* Exercise goal
Write out every line of the records below exactly as it appears, leaving out the pictures.

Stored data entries
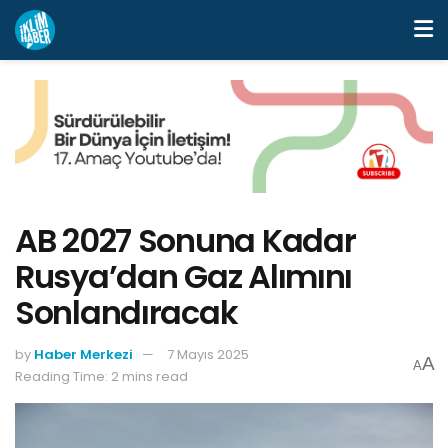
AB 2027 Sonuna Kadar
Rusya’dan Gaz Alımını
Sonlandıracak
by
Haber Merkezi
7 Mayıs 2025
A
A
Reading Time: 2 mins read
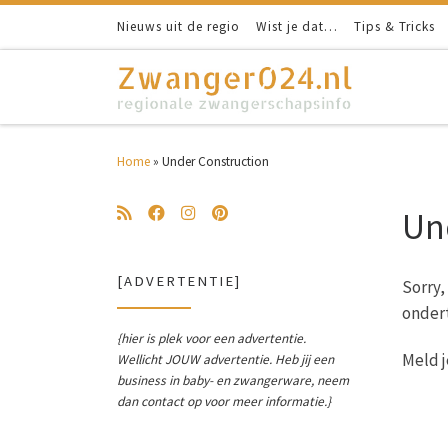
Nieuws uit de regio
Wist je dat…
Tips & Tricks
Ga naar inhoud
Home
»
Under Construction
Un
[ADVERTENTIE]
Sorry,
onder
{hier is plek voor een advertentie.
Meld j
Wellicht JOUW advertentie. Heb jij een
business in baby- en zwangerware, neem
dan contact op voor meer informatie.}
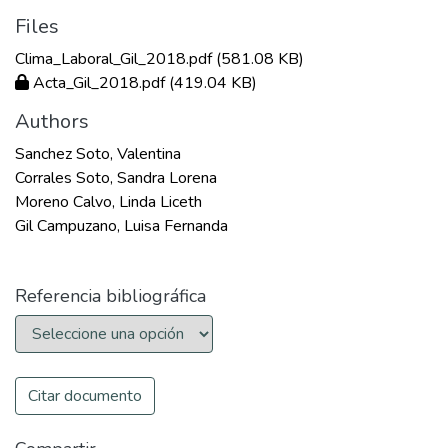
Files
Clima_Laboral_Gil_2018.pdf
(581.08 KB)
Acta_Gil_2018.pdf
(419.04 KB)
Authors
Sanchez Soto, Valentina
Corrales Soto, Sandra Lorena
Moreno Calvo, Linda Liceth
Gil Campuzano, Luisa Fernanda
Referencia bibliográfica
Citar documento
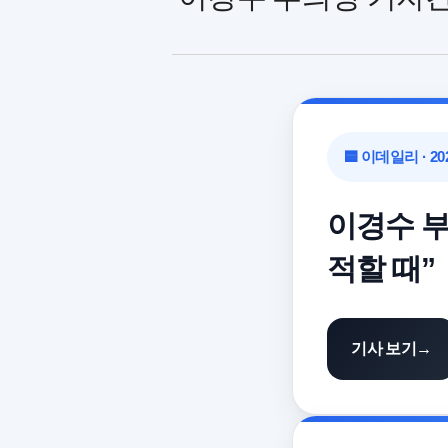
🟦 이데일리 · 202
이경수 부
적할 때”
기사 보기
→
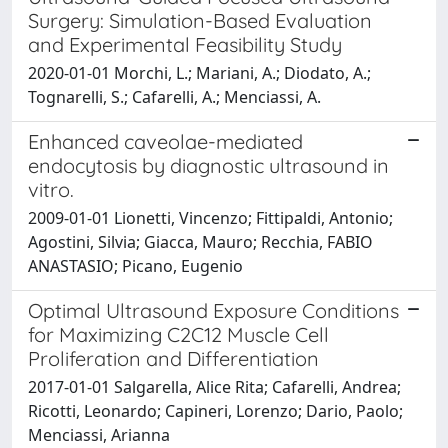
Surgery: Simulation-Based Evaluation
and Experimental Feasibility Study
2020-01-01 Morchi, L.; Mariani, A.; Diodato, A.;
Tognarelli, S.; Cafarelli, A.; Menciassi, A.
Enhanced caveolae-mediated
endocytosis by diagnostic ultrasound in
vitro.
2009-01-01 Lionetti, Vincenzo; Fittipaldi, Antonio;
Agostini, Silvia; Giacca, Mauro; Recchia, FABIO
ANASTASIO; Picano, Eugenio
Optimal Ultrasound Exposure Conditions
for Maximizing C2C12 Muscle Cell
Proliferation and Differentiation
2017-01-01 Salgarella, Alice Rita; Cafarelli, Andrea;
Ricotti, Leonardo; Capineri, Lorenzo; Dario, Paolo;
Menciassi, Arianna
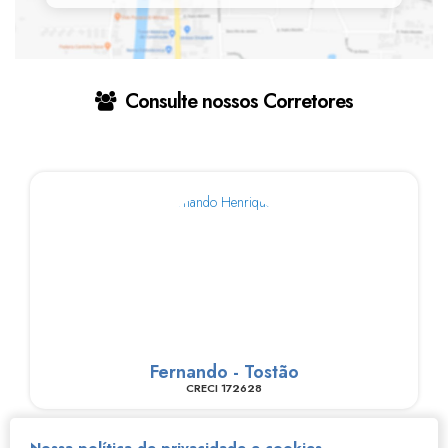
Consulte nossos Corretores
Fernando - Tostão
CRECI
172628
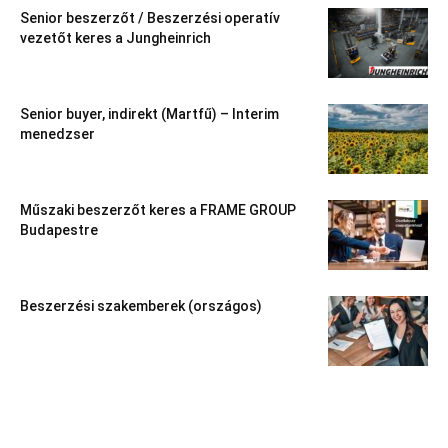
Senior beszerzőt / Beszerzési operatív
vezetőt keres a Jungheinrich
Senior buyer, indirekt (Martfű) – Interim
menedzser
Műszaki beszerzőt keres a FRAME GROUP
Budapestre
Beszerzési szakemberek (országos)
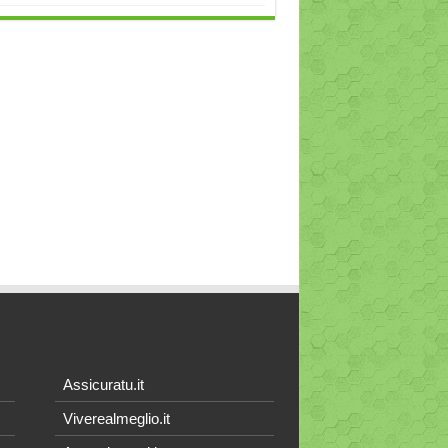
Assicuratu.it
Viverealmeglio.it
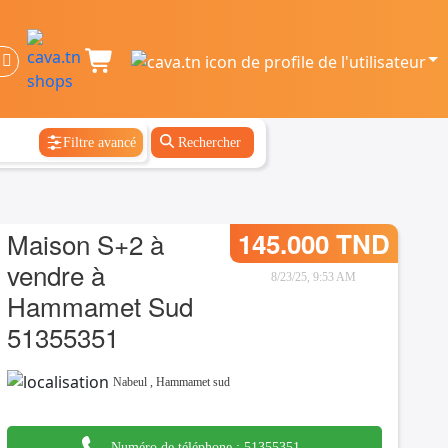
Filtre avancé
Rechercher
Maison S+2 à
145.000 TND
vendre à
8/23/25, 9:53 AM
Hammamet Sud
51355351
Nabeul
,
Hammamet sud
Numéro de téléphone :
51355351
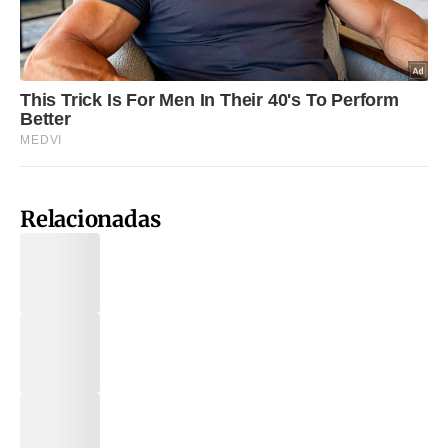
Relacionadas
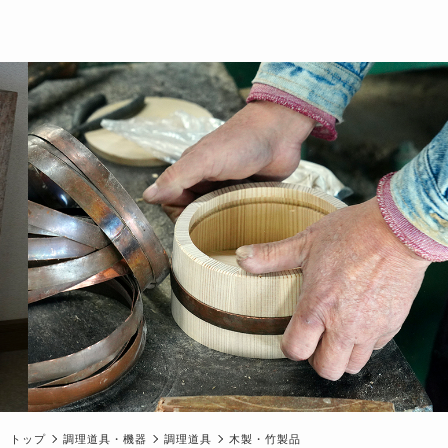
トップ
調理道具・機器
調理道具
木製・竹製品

* Result
AB 2027 Sonuna Kadar
Rusya’dan Gaz Alımını
Sonlandıracak
by
Haber Merkezi
7 Mayıs 2025
A
A
Reading Time: 2 mins read
Nieuws uit de regio
Wist je dat…
Tips & Tricks
Ga naar inhoud
Home
»
Under Construction
Un
[ADVERTENTIE]
Sorry,
onder
{hier is plek voor een advertentie.
Meld j
Wellicht JOUW advertentie. Heb jij een
business in baby- en zwangerware, neem
dan contact op voor meer informatie.}
Files
Clima_Laboral_Gil_2018.pdf
(581.08 KB)
Acta_Gil_2018.pdf
(419.04 KB)
Authors
Sanchez Soto, Valentina
Corrales Soto, Sandra Lorena
Moreno Calvo, Linda Liceth
Gil Campuzano, Luisa Fernanda
Referencia bibliográfica
Citar documento
🟦 이데일리 · 202
이경수 부
적할 때”
기사 보기
→
Surgery: Simulation-Based Evaluation
and Experimental Feasibility Study
2020-01-01 Morchi, L.; Mariani, A.; Diodato, A.;
Tognarelli, S.; Cafarelli, A.; Menciassi, A.
Enhanced caveolae-mediated
endocytosis by diagnostic ultrasound in
vitro.
2009-01-01 Lionetti, Vincenzo; Fittipaldi, Antonio;
Agostini, Silvia; Giacca, Mauro; Recchia, FABIO
ANASTASIO; Picano, Eugenio
Optimal Ultrasound Exposure Conditions
for Maximizing C2C12 Muscle Cell
Proliferation and Differentiation
2017-01-01 Salgarella, Alice Rita; Cafarelli, Andrea;
Ricotti, Leonardo; Capineri, Lorenzo; Dario, Paolo;
Menciassi, Arianna
Consulte nossos Corretores
Fernando - Tostão
CRECI
172628
Senior beszerzőt / Beszerzési operatív
vezetőt keres a Jungheinrich
Senior buyer, indirekt (Martfű) – Interim
menedzser
Műszaki beszerzőt keres a FRAME GROUP
Budapestre
Beszerzési szakemberek (országos)
Assicuratu.it
Viverealmeglio.it
Filtre avancé
Rechercher
Maison S+2 à
145.000 TND
vendre à
8/23/25, 9:53 AM
Hammamet Sud
51355351
Nabeul
,
Hammamet sud
Numéro de téléphone :
51355351
Relacionadas
トップ
調理道具・機器
調理道具
木製・竹製品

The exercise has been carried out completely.